Just one flea-ridden dog chained to the railings,
who might be Cerberus, or patient Argos,
looks on, knowing the great law you have flouted.
Imperial
Is it normal to get this wet? Baby, I’m frightened –
I covered her mouth with my own;
she lay in my arms till the storm-window brightened
and stood at our heads like a stone
After months of jaw jaw, determined that neither
win ground, or be handed the edge,
we gave ourselves up, one to the other
like prisoners over a bridge
and no trade was ever so fair or so tender;
so where was the flaw in the plan,
the night we lay down on the flag of surrender
and woke on the flag of Japan
On Going to Meet a Zen Master in the Kyushu Mountains and Not Finding Him
for A.G.
from Advice to Young Husbands
No one slips into the same woman twice:
heaven is the innocence of its beholding.

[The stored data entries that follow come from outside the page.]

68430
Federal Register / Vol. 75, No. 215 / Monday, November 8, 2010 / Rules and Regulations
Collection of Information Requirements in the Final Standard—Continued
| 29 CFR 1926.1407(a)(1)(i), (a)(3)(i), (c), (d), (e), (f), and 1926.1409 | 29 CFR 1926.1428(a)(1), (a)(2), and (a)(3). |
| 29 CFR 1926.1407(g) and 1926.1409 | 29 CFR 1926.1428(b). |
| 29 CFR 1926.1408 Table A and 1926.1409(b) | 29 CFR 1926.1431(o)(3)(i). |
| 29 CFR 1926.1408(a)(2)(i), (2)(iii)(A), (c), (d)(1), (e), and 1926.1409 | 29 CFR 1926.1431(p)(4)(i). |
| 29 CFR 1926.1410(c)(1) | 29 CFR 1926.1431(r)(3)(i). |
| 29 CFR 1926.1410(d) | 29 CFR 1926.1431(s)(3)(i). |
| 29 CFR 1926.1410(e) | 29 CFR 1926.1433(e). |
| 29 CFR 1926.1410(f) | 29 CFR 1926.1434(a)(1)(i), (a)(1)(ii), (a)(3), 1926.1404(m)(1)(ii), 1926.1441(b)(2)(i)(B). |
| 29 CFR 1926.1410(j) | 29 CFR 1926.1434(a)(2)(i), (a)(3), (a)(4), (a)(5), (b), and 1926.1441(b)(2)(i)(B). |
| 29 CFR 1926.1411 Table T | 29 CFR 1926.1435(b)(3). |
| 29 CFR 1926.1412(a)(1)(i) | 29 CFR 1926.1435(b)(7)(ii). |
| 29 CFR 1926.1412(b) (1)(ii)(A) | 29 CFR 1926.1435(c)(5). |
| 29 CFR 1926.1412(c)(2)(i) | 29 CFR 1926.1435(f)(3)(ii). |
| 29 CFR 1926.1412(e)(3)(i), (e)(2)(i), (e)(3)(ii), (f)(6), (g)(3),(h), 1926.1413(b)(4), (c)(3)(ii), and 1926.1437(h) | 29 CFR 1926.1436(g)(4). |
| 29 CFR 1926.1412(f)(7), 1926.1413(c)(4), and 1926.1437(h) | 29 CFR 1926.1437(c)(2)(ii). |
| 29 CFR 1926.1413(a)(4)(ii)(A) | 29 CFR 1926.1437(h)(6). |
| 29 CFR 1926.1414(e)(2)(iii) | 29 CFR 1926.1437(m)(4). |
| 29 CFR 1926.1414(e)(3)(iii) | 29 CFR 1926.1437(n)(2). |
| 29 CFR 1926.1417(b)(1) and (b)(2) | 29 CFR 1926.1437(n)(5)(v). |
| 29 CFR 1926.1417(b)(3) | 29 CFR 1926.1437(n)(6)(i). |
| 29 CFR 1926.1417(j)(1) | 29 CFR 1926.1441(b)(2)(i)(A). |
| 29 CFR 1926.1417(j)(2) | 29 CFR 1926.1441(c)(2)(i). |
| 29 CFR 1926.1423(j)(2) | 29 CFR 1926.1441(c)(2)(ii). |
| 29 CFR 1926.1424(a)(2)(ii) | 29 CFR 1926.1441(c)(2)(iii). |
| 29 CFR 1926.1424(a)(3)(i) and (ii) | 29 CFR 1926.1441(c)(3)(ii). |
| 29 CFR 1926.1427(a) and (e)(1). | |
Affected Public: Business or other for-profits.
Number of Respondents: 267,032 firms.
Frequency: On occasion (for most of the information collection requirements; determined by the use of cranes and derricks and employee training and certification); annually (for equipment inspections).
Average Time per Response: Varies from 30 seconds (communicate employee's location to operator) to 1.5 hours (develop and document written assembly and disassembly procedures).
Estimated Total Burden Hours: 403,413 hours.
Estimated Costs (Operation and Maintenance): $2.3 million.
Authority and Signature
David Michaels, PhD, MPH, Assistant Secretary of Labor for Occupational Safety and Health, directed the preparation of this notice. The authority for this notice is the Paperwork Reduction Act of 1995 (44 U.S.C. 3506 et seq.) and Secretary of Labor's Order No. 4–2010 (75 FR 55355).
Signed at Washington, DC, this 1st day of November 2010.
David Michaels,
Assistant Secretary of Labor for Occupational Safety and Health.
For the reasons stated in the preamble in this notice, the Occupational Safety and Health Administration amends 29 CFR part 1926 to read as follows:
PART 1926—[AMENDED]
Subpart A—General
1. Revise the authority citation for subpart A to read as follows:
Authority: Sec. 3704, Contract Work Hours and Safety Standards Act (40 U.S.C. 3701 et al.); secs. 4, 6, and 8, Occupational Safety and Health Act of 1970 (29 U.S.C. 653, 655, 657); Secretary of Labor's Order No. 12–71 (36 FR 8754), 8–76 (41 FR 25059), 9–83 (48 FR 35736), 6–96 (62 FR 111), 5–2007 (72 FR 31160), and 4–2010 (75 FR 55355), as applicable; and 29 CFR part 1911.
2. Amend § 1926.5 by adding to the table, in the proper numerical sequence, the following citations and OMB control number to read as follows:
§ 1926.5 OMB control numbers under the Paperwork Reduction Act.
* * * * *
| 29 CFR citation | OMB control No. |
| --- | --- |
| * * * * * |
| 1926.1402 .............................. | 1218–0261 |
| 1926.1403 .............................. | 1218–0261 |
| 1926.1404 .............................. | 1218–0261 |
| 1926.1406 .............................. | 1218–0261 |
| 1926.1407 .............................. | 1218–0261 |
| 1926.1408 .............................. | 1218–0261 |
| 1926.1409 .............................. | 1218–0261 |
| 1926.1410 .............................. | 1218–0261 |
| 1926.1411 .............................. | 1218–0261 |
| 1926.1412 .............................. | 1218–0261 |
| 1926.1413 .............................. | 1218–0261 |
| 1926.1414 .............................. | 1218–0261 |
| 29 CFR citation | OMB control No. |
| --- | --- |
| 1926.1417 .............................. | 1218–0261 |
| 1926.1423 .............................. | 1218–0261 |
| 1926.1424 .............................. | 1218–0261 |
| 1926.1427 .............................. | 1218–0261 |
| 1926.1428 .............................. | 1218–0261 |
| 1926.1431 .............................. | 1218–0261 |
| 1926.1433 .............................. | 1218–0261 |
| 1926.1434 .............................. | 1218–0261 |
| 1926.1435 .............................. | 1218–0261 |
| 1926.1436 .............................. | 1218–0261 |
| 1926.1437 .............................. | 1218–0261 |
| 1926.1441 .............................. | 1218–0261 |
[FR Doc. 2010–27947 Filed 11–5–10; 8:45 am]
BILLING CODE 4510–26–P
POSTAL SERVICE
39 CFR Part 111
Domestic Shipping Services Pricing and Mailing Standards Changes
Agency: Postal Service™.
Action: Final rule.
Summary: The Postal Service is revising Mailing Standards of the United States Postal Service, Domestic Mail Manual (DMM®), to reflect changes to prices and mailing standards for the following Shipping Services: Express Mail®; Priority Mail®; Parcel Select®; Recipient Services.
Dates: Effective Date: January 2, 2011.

From stroke to stroke, we exchange one bliss
wholly for another. Imagine the unfolding
river-lotus, how it duplicates
the singular perfection of itself
through the packed bud of its billion petticoats,
and your cock, here, the rapt and silent witness,
as disbelief flowers from his disbelief.
Heaven is the innocence of its beholding:
no man slips into the same woman twice.
14:50: Rosekinghall
The next train on Platform 6 will be the 14:50
Rosekinghall – Gallowshill and Blindwell, calling at:
Fairygreen – Templelands – Stars of Forthneth – Silverwells –
Honeyhole – Bee Cott – Pleasance – Sunnyblink –
Butterglen – Heatheryhaugh – St Bride’s Ring – Diltie Moss –
Silvie – Leyshade – Bourtreebush – Little Fithie –
Dusty Drum – Spiral Wood – Wandershiell – Windygates –
Red Roofs – Ark Hill – Egypt – Formal –
Letter – Laverockhall – Windyedge – Catchpenny –
Framedrum – Drumtick – Little Fardle – Packhorse –
Carrot – Clatteringbrigs – Smyrna – Bucklerheads –
Outfield – Jericho – Horn – Roughstones –
Loak – Skitchen – Sturt – Oathlaw –
Wolflaw – Farnought – Drunkendubs – Stronetic –
Ironharrow Well – Goats – Tarbrax – Dameye –
Dummiesholes – Caldhame – Hagmuir – Slug of Auchrannie –
Baldragon – Thorn – Wreaths – Spurn Hill –
Drown
dubs – The Bloody Inches – Halfway – Groan,
where the train will divide
Candlebird*
after Abbas Ibn Al-Ahnaf, c.750
If, tonight, she scorns me for my song,
You may be sure of this: within the year
Another man will say this verse to her
And she will yield to him for its sad sweetness.
‘“Then I am like the candlebird,”’ he’ll continue,
After explaining what a candlebird is,
‘“Whose lifeless eyes see nothing and see all,
Lighting their small room with my burning tongue;
His shadow rears above hers on the wall
As hour by hour, I pass into the air.”
Take my hand. Now tell me: flesh or tallow?
Which I am tonight, I leave to you.’
So take my hand and tell me, flesh or tallow.
Which man I am tonight I leave to you.
* Generic name for several species of seabird, the flesh of which is so saturated in oil the whole bird can be threaded with a wick and burnt entire
02:50: Newtyle
Of this white page, ask no more sense
than of the skies (though you may believe
the rain His tears, the wind His grief,
the snow His shredded evidence
that covers up the hill and cross,
the fallen hush, His own held breath)
but stare it down: the thawing earth
sustains a temporary gloss
from
THE EYES
a version of
Antonio Machado
Advice
My advice? To watch, and wait for the tide to turn –
wait as the beached boat waits, without a thought
for either its own waiting, or departure.